Sewing Hints

   Fabric, Thread-covered, & Knob period buttons do not have holes or shanks. In most cases, you simply stitch up from the garment and through the gathered threads or fabric at the back of the button. Several wraps around the threads running from garment to button before knotting off is recommended.
   If you are using a fabric button on a heavy weight garment, you can create a thread shank by stitching up and back four times from the garment to points about halfway from the center to the edge of the button, and then wrapping around these threads as mentioned above. 
  The above diagram shows where to stitch to the back of the button after you bring the thread up through the attachment point on the garment. You go up from the garment, through the button at one of the points marked, and back down through the garment. When you are done, you will have eight threads running from the garment to the button. You then wrap and tie off around these threads.

 The tan threads in the above photo illustrate how the button is attached using this method.
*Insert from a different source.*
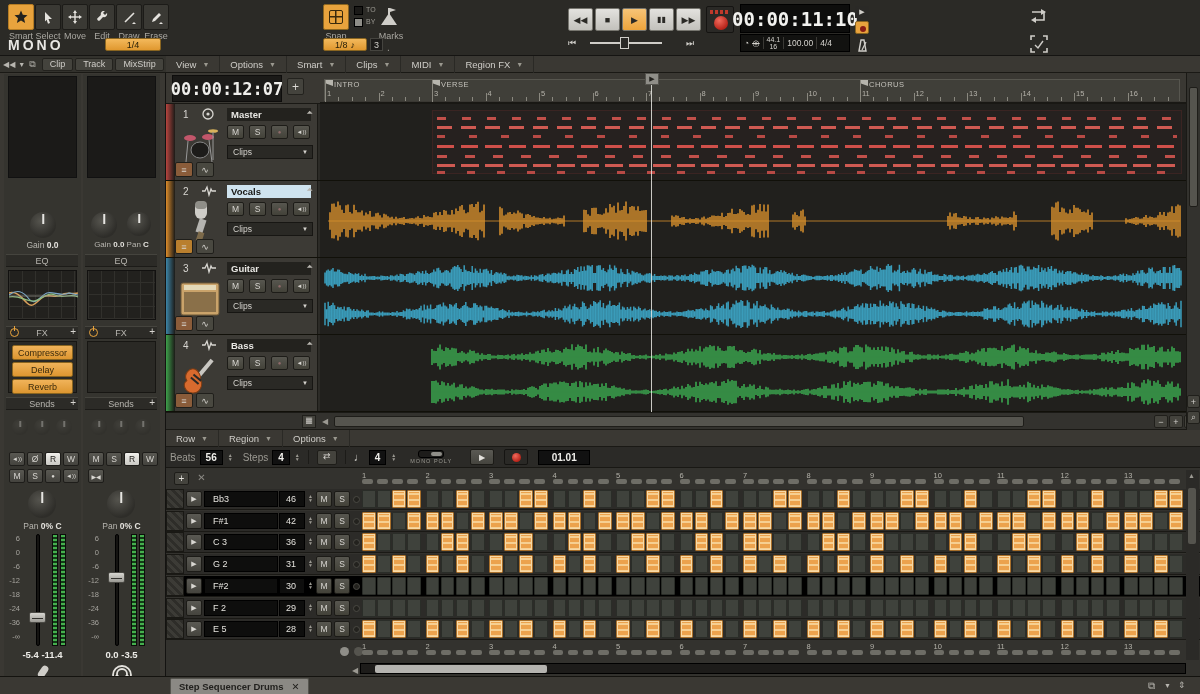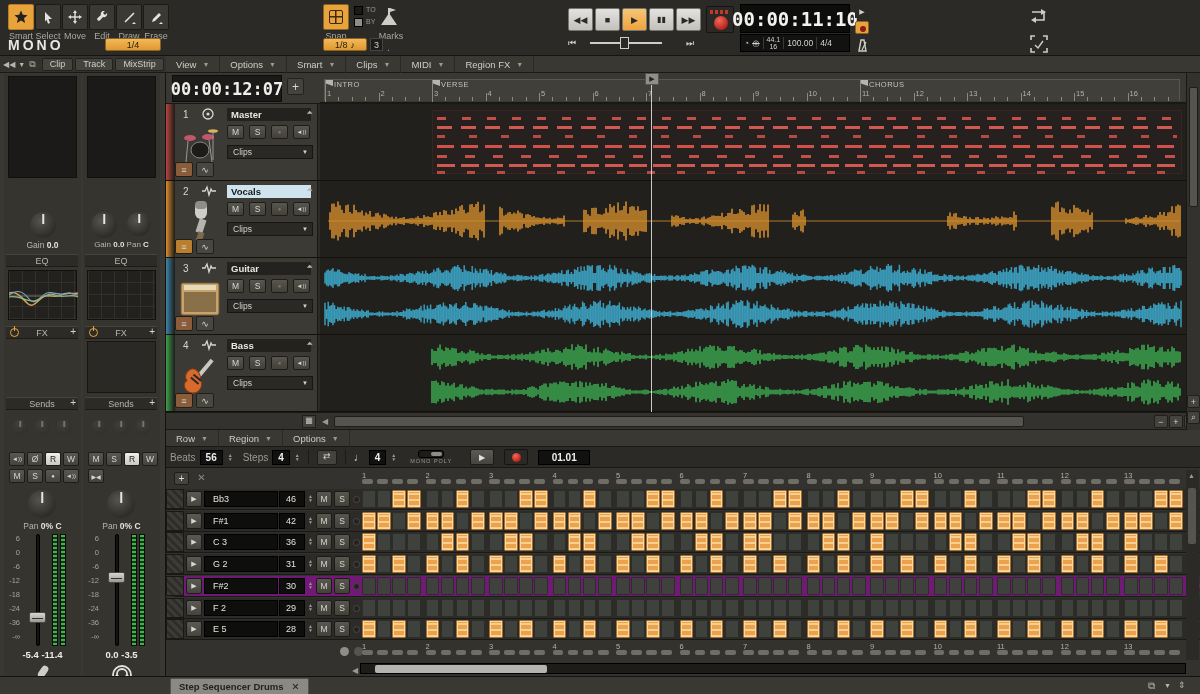"Compressor" div { html: none -> <div> <div>Compressor</div> <div>Delay</div> <div>Reverb</div> </div> }
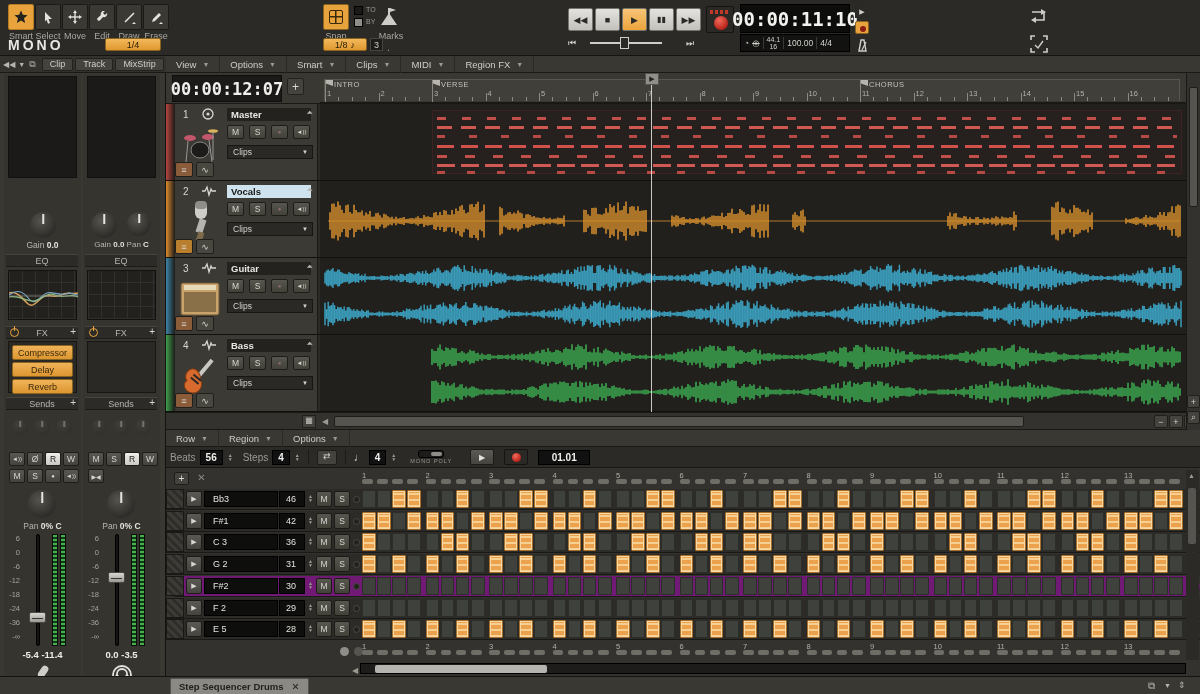"F#2" div.ss-row { background: #701a75 -> #000000; border-radius: 10px -> none }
  Dorset Wheel buttons often have a length of thread coming from the button's rear center. Use this to apply the button to the garment, stitching through the center of the button several times. If you wish to made the attachment sturdier, you can also bring a stitch up through the garment, along the back of the button, stitch around the outside ring, and return along the underside of the button and back through the garment. Repeat this anchoring stitch from the garment to the opposite edge of the outside ring before knotting off.

If you are adding buttons to an existing garment with buttonholes that are too large for the buttons, a few stitches can be used to close the end of the buttonhole opposite the edge of the fabric to improve the fit.
   Conversely, if you are constructing a garment that will have death head or other thread covered buttons, make sure that the buttonholes are generously sized, as a tight fit which rubs hard against the buttons will cause premature wear at the point where the threads wrap around the edge of the interior form.